------ EXTRACTED DATA ------

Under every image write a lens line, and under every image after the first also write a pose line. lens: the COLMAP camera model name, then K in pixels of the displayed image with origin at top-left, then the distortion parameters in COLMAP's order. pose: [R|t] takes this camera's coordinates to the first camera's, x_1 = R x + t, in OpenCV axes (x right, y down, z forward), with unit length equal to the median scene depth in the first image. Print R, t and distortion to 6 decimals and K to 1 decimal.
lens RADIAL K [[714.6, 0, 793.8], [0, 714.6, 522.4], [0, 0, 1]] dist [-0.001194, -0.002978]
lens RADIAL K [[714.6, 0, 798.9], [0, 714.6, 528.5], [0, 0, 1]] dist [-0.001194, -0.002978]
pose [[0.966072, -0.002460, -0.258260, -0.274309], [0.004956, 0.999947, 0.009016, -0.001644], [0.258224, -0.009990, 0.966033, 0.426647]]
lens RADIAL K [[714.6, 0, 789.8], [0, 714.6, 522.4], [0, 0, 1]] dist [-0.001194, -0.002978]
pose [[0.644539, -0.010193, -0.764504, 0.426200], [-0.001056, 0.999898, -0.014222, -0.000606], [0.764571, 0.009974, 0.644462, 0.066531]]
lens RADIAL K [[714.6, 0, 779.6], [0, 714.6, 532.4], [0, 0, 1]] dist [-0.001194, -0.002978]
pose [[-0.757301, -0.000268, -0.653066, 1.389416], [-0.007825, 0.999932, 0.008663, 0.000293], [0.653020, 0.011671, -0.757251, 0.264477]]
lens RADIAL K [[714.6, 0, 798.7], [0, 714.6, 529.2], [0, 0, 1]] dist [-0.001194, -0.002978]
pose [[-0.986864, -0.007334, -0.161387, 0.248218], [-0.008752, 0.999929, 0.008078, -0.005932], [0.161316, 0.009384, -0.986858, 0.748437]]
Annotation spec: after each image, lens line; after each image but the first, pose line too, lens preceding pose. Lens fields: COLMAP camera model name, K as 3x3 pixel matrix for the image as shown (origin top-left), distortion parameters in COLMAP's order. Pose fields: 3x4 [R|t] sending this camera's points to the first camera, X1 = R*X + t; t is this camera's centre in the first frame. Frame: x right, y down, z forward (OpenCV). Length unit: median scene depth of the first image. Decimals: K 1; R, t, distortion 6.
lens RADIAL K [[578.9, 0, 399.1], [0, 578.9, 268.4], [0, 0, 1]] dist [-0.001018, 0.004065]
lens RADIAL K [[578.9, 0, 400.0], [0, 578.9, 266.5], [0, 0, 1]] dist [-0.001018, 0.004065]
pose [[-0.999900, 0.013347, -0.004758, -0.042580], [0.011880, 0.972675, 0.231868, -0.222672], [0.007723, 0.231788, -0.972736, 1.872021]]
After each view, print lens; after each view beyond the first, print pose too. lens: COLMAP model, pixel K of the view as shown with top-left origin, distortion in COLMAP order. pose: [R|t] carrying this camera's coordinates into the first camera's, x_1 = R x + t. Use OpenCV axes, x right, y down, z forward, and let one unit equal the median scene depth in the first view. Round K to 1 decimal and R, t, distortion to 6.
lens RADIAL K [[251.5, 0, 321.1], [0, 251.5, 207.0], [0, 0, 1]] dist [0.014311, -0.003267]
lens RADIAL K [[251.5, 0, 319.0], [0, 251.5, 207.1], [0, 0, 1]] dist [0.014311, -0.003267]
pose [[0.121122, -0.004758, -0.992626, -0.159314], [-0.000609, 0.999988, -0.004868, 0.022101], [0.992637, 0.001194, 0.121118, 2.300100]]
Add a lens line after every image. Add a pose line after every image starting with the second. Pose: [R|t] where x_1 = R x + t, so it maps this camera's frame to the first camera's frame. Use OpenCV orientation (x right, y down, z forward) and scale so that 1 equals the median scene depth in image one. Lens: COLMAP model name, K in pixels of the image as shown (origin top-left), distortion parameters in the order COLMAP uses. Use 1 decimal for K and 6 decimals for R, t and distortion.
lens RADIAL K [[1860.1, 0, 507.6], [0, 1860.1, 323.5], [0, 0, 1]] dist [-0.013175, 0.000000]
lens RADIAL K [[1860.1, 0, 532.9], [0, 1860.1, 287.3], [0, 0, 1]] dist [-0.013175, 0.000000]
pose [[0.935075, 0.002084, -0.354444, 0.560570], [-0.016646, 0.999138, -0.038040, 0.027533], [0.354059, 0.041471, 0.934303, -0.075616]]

------

*WHAT TO PRODUCE*. Please repeat the material above word for word.

*OUTPUT BELOW*.
Under every image write a lens line, and under every image after the first also write a pose line. lens: the COLMAP camera model name, then K in pixels of the displayed image with origin at top-left, then the distortion parameters in COLMAP's order. pose: [R|t] takes this camera's coordinates to the first camera's, x_1 = R x + t, in OpenCV axes (x right, y down, z forward), with unit length equal to the median scene depth in the first image. Print R, t and distortion to 6 decimals and K to 1 decimal.
lens RADIAL K [[714.6, 0, 793.8], [0, 714.6, 522.4], [0, 0, 1]] dist [-0.001194, -0.002978]
lens RADIAL K [[714.6, 0, 798.9], [0, 714.6, 528.5], [0, 0, 1]] dist [-0.001194, -0.002978]
pose [[0.966072, -0.002460, -0.258260, -0.274309], [0.004956, 0.999947, 0.009016, -0.001644], [0.258224, -0.009990, 0.966033, 0.426647]]
lens RADIAL K [[714.6, 0, 789.8], [0, 714.6, 522.4], [0, 0, 1]] dist [-0.001194, -0.002978]
pose [[0.644539, -0.010193, -0.764504, 0.426200], [-0.001056, 0.999898, -0.014222, -0.000606], [0.764571, 0.009974, 0.644462, 0.066531]]
lens RADIAL K [[714.6, 0, 779.6], [0, 714.6, 532.4], [0, 0, 1]] dist [-0.001194, -0.002978]
pose [[-0.757301, -0.000268, -0.653066, 1.389416], [-0.007825, 0.999932, 0.008663, 0.000293], [0.653020, 0.011671, -0.757251, 0.264477]]
lens RADIAL K [[714.6, 0, 798.7], [0, 714.6, 529.2], [0, 0, 1]] dist [-0.001194, -0.002978]
pose [[-0.986864, -0.007334, -0.161387, 0.248218], [-0.008752, 0.999929, 0.008078, -0.005932], [0.161316, 0.009384, -0.986858, 0.748437]]
Annotation spec: after each image, lens line; after each image but the first, pose line too, lens preceding pose. Lens fields: COLMAP camera model name, K as 3x3 pixel matrix for the image as shown (origin top-left), distortion parameters in COLMAP's order. Pose fields: 3x4 [R|t] sending this camera's points to the first camera, X1 = R*X + t; t is this camera's centre in the first frame. Frame: x right, y down, z forward (OpenCV). Length unit: median scene depth of the first image. Decimals: K 1; R, t, distortion 6.
lens RADIAL K [[578.9, 0, 399.1], [0, 578.9, 268.4], [0, 0, 1]] dist [-0.001018, 0.004065]
lens RADIAL K [[578.9, 0, 400.0], [0, 578.9, 266.5], [0, 0, 1]] dist [-0.001018, 0.004065]
pose [[-0.999900, 0.013347, -0.004758, -0.042580], [0.011880, 0.972675, 0.231868, -0.222672], [0.007723, 0.231788, -0.972736, 1.872021]]
After each view, print lens; after each view beyond the first, print pose too. lens: COLMAP model, pixel K of the view as shown with top-left origin, distortion in COLMAP order. pose: [R|t] carrying this camera's coordinates into the first camera's, x_1 = R x + t. Use OpenCV axes, x right, y down, z forward, and let one unit equal the median scene depth in the first view. Round K to 1 decimal and R, t, distortion to 6.
lens RADIAL K [[251.5, 0, 321.1], [0, 251.5, 207.0], [0, 0, 1]] dist [0.014311, -0.003267]
lens RADIAL K [[251.5, 0, 319.0], [0, 251.5, 207.1], [0, 0, 1]] dist [0.014311, -0.003267]
pose [[0.121122, -0.004758, -0.992626, -0.159314], [-0.000609, 0.999988, -0.004868, 0.022101], [0.992637, 0.001194, 0.121118, 2.300100]]
Add a lens line after every image. Add a pose line after every image starting with the second. Pose: [R|t] where x_1 = R x + t, so it maps this camera's frame to the first camera's frame. Use OpenCV orientation (x right, y down, z forward) and scale so that 1 equals the median scene depth in image one. Lens: COLMAP model name, K in pixels of the image as shown (origin top-left), distortion parameters in the order COLMAP uses. Use 1 decimal for K and 6 decimals for R, t and distortion.
lens RADIAL K [[1860.1, 0, 507.6], [0, 1860.1, 323.5], [0, 0, 1]] dist [-0.013175, 0.000000]
lens RADIAL K [[1860.1, 0, 532.9], [0, 1860.1, 287.3], [0, 0, 1]] dist [-0.013175, 0.000000]
pose [[0.935075, 0.002084, -0.354444, 0.560570], [-0.016646, 0.999138, -0.038040, 0.027533], [0.354059, 0.041471, 0.934303, -0.075616]]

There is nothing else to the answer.